Assignment -> Pull out every line below that contains the string "информационных", matching case exactly.
-- Records supplied follows --
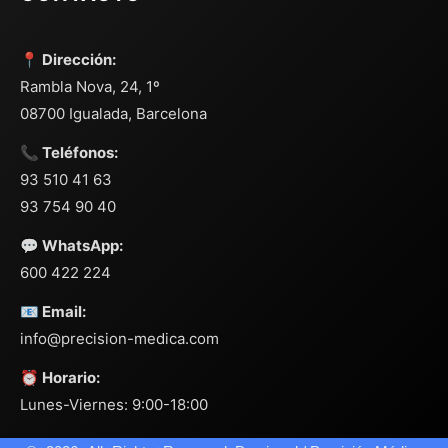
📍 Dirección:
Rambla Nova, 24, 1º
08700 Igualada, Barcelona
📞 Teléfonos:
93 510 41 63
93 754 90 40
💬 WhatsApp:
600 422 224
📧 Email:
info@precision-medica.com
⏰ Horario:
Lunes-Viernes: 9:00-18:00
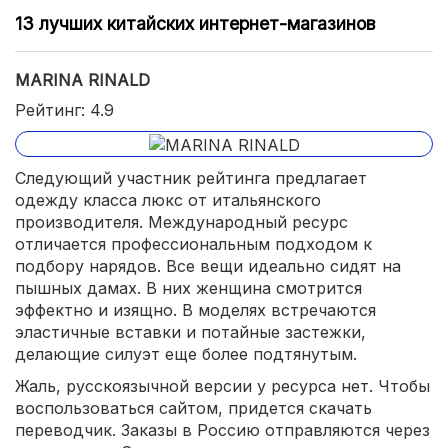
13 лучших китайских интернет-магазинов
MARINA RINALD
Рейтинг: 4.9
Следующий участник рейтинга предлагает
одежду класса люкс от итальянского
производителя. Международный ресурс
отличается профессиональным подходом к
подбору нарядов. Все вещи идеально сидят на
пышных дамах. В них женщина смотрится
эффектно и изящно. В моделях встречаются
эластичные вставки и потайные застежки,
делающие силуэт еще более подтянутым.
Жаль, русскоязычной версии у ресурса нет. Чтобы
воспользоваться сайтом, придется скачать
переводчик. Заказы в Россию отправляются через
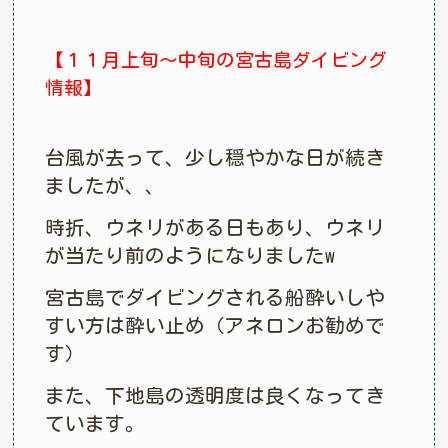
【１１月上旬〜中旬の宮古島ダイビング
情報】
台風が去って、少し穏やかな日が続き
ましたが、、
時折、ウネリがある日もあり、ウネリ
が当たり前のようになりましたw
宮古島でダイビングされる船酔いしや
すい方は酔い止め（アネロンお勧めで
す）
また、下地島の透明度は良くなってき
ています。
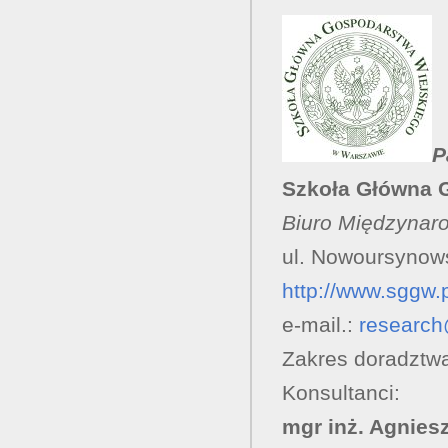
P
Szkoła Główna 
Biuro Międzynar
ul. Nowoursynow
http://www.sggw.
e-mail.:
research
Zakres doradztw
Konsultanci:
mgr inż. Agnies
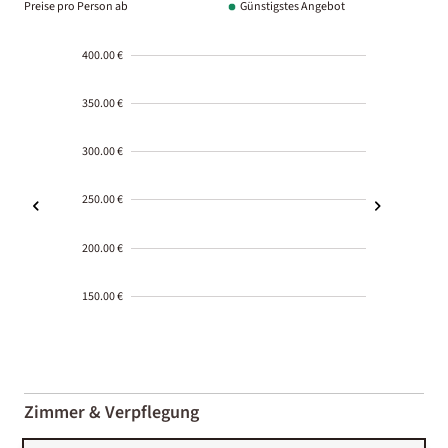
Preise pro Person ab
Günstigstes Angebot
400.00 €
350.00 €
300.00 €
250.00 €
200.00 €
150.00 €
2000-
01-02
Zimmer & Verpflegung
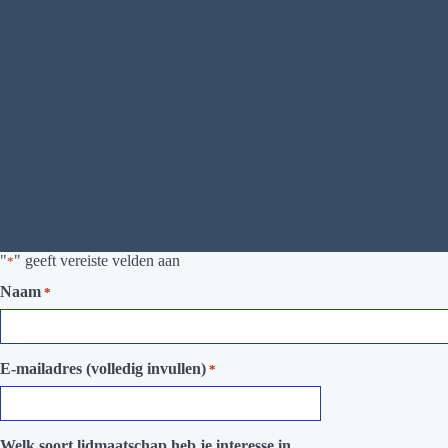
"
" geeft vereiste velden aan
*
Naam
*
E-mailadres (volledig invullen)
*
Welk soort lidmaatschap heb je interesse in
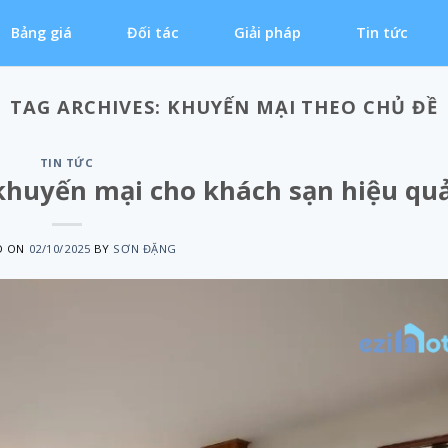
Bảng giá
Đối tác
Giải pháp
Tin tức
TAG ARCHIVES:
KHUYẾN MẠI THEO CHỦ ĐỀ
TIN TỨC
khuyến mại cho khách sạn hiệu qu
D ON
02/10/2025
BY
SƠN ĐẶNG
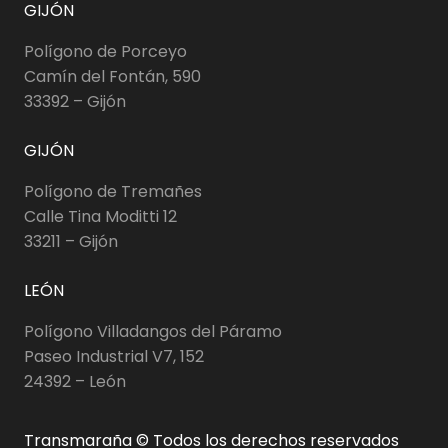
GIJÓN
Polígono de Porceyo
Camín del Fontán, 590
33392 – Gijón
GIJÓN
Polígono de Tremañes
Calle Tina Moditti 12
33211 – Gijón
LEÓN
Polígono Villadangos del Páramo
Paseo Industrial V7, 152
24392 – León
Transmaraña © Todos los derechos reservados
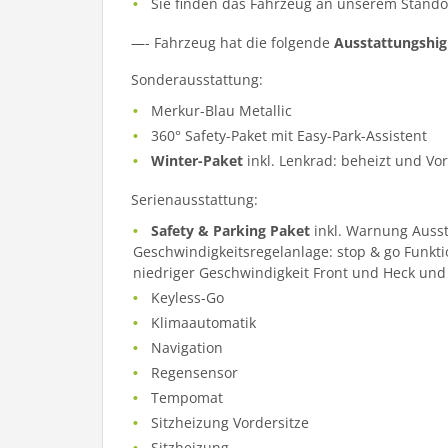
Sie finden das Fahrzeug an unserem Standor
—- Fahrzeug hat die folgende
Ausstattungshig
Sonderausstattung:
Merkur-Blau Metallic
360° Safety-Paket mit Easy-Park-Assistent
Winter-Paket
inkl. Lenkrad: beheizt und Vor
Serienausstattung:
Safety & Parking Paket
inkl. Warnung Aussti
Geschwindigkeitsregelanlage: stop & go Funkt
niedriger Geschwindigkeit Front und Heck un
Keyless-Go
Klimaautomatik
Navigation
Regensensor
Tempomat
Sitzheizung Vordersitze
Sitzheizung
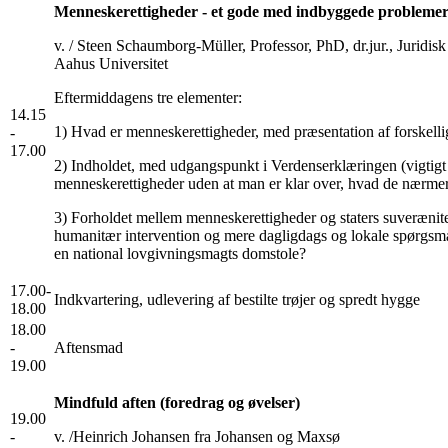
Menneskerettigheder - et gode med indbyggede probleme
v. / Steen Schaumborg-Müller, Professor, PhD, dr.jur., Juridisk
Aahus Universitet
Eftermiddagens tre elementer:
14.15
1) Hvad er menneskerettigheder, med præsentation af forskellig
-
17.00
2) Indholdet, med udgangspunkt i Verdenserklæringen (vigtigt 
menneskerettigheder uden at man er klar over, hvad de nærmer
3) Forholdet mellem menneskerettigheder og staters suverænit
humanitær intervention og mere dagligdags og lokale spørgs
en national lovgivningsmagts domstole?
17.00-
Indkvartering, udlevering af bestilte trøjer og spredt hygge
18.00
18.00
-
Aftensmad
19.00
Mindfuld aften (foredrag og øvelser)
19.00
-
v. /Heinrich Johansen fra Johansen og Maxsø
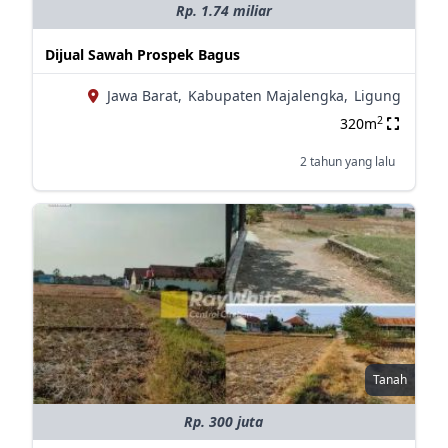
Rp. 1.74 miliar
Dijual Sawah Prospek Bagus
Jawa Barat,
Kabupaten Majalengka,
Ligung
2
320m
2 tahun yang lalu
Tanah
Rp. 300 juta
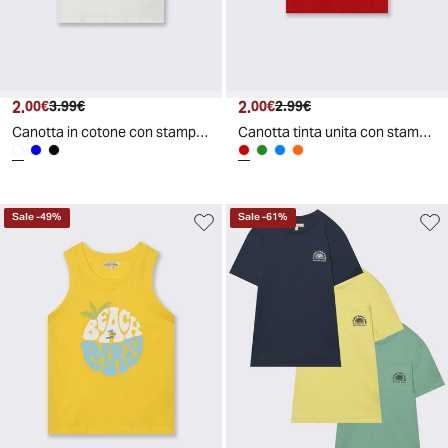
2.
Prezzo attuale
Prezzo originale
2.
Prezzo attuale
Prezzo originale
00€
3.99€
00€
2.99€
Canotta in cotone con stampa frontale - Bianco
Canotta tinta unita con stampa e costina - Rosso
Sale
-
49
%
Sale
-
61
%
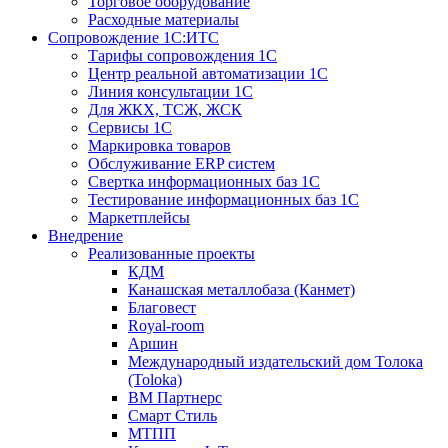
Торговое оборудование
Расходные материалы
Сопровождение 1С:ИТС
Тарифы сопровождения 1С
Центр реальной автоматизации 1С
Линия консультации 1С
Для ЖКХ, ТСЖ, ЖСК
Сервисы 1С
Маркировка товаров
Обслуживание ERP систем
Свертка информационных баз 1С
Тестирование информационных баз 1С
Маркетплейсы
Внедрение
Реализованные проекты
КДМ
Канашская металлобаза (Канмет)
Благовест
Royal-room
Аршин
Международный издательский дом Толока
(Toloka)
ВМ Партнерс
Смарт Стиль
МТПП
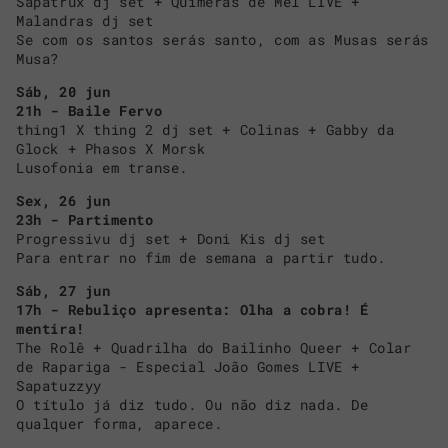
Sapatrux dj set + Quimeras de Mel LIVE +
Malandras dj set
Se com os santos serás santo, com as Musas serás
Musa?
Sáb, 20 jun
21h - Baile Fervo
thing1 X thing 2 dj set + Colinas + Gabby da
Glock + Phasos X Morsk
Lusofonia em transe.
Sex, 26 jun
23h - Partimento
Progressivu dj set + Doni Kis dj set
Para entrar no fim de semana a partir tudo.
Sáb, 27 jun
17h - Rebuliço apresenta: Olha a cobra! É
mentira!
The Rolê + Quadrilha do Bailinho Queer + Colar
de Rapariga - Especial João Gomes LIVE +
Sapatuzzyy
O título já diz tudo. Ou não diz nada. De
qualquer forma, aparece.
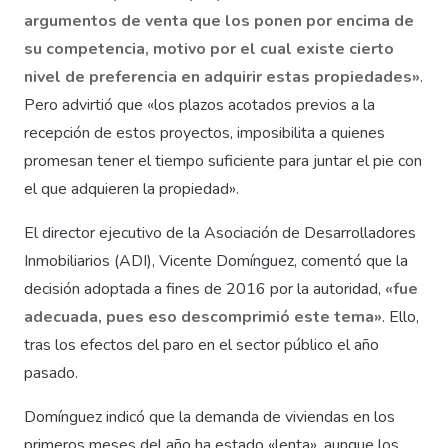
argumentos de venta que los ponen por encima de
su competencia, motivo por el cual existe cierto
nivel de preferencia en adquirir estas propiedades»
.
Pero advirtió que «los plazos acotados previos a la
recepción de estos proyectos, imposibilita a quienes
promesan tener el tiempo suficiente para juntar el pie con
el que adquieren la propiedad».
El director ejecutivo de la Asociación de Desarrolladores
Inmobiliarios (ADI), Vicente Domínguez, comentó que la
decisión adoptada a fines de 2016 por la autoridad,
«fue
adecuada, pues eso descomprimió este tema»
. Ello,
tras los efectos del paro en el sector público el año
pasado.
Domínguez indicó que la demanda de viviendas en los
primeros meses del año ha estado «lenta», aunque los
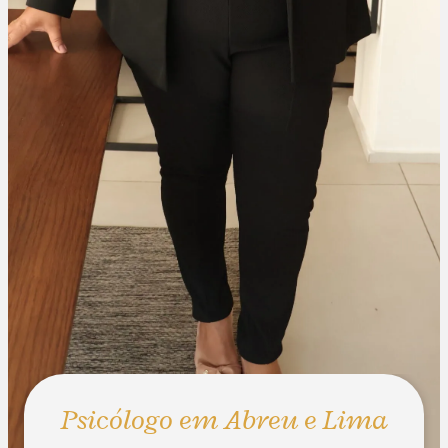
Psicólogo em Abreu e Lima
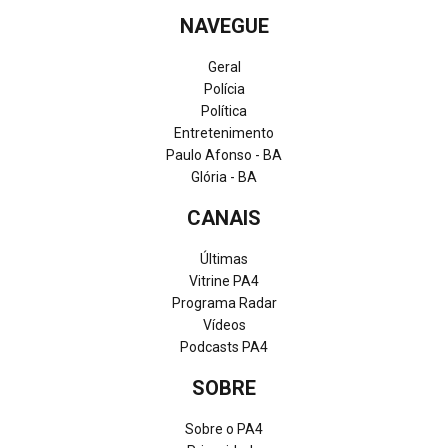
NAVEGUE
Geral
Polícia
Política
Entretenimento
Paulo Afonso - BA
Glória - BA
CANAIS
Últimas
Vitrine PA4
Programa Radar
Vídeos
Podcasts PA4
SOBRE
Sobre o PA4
-- Records supplied concluded --
Answer to the exercise ->
Свертка информационных баз 1С
Тестирование информационных баз 1С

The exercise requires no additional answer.